Presiden sudah bergerak cepat, menterinya harus lebih cepat lagi. Begitu dengar akan di reshuffle, pada buru-buru pergi ke Istana, untuk apa? Toh reshuffle itu hak prerogatif Presiden yang tidak bisa di intervensi. Tunggu nasib aja, sambil mengukur diri, kalau sudah merasa bekerja dengan baik, ya buktikan saja.

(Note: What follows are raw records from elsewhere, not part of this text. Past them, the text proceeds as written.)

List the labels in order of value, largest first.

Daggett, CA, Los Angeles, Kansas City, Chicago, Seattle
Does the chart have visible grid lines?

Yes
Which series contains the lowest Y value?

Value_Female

Pada periode pertama pemerintahan Jokowi, banyak sekali menteri yang bekerja melebihi ekspektasi, masing-masing sudah tahu apa yang harus dilakukan, tidak bekerja hanya menunggu instruksi.Â
Pada periode kedua sekarang ini, Presiden Jokowi memang kebablasan, banyak sekali menteri yang tidak mengert apa yang harus dikerjakan.

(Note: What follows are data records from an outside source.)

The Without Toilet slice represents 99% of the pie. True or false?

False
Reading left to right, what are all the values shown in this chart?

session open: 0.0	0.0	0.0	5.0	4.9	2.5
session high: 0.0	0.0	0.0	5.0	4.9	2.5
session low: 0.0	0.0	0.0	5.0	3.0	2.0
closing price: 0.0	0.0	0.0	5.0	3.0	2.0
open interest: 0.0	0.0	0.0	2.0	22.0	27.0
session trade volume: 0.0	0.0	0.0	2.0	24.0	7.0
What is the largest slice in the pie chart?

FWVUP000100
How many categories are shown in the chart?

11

Menteri memang perlu diganti kalau sudah tidak satu frekuensi dengan Presiden. Kerja eksekutif itu adalah kerja kolektif, harus sejalan, dalam visi dan misi yang sama. Pola tindaknya pun dalam situasi extraordinary, harus seragam dengan pola yang dilakukan Presiden.
Frekuensi kerja itu harus selalu dalam satu ritme yang sama. Presidennya dengan gaya metalica, menterinya masih dalam ritme dangdut, jelas gak ketemu.